Friday, July 8, 2011

Sufficient Vegetarian Nutrition Needs

LIVING life as a vegetarian is not as easy as imagined. Not the case against the passions, but adequate nutrition for the body factor. Being a vegetarian requires a good diet plan. 

Because, like everyone else, vegetarians also need a healthy balance of the menu. Their food is generally low in saturated fat, but rich in fiber and antioxidants. Their food consumption patterns can indeed prevent heart attacks, diabetes, and cancer.

However, they still need nutrients comparable replacement with nutrients or foods like meat. Instead, use a combination pattern vegetarian. Modern health field have finally found our body functions like a warehouse. So, multiply the variation was the type of food eaten every day so you will have a 'warehouse' is complete. However, in eating, vegetarians still have to follow the recommended dosage, this is the recommended dosage for them:

Types of fruits and vegetables. One serving consists of 1/2 cup or a bowl of raw vegetables, 1 piece of fruit or a fruit bowl that had been cut. To improve iron absorption, add one or three times the food portion of the wheat and peas, including foods that contain lots of vitamin C as oranges or broccoli in your diet. 

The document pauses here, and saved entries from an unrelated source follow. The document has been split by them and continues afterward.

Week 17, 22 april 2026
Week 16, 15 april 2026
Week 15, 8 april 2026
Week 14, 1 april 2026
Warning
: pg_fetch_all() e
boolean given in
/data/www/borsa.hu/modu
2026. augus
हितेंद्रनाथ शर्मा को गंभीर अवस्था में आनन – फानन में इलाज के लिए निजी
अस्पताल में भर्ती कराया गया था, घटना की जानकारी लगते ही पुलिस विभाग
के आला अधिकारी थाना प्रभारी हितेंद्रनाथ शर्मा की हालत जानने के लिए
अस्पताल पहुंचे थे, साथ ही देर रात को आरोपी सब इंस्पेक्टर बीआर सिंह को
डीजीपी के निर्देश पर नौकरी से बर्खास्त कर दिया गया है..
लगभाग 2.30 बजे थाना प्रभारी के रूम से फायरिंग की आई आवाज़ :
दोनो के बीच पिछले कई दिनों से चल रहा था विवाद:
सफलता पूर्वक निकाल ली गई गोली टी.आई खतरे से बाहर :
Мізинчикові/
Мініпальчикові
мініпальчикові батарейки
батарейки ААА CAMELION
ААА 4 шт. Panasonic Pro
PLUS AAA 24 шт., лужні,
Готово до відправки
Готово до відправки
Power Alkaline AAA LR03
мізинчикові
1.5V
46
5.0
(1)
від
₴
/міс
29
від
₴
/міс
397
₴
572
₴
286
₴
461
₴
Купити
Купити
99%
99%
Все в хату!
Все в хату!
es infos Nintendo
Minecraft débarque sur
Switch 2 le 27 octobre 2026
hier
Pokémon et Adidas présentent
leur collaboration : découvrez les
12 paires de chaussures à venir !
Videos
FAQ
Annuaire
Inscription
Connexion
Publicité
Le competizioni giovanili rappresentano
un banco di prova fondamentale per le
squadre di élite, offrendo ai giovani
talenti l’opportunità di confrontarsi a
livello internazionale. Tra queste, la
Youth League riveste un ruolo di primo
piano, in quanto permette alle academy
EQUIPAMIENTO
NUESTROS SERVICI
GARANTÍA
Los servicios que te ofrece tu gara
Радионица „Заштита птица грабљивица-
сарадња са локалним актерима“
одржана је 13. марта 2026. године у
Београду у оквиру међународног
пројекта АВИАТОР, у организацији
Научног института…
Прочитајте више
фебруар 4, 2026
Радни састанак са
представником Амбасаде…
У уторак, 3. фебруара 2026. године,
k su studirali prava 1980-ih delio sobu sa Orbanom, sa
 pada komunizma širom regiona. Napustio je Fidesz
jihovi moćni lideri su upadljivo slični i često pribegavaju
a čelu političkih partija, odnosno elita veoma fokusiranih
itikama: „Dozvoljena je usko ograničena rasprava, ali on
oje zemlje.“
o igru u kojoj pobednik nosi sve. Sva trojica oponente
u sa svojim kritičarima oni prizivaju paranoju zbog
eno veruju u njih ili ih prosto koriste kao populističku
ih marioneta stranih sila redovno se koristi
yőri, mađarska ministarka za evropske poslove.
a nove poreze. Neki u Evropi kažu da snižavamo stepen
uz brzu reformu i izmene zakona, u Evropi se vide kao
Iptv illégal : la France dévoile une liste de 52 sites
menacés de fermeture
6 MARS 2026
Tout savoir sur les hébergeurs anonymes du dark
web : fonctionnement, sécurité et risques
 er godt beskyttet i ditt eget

Types of breads and cereals. A serving consists of two slices of bread, 1 cup rice or pasta, 1 1/3 cereal bowl, add one cup of herbal tea or fruit juice combined with the cereal. Do not consume too much black tea or green tea, and coffee because it contains elements of tannins which can inhibit the absorption of iron in the body. You can also obtain the benefits of zinc and other nutrients, by eating whole grain breads and cereals. Vegetable protein. A serving consists of 1/3 cup nuts, 1/4 cup vegetable, 1/2 cup peas and 1/2 cup tofu or tempeh. Add the beans in a stir vegetables or eaten as a snack. 

Nutrients contained in these foods can replace saturated fats derived from animals. Use peas for cooking or salad mix. Also advocated the latest way to consume more soy contains phytoestrogens, because this substance has the nutritional equivalent of beef. 

Tofu is also high in protein and very tasty pan-fried with sliced ​​garlic, soy sauce and other spices. While the vegetables and peas can be made a salad with a little extra sesame oil, or mayonnaise and margarine. Servings of milk, comprising a bowl of cow's milk or soy milk, 200 grams of yogurt, 2 slices (40 grams) of cheese. 

If you often eat dairy products, also include regular vitamin B12. And if you belong to a pure vegetarian, replace cow milk with soy milk. Type of milk has other advantages in the form of extra calcium. Find Similarly, other products, like cheese or yogurt from soy beans soy beans.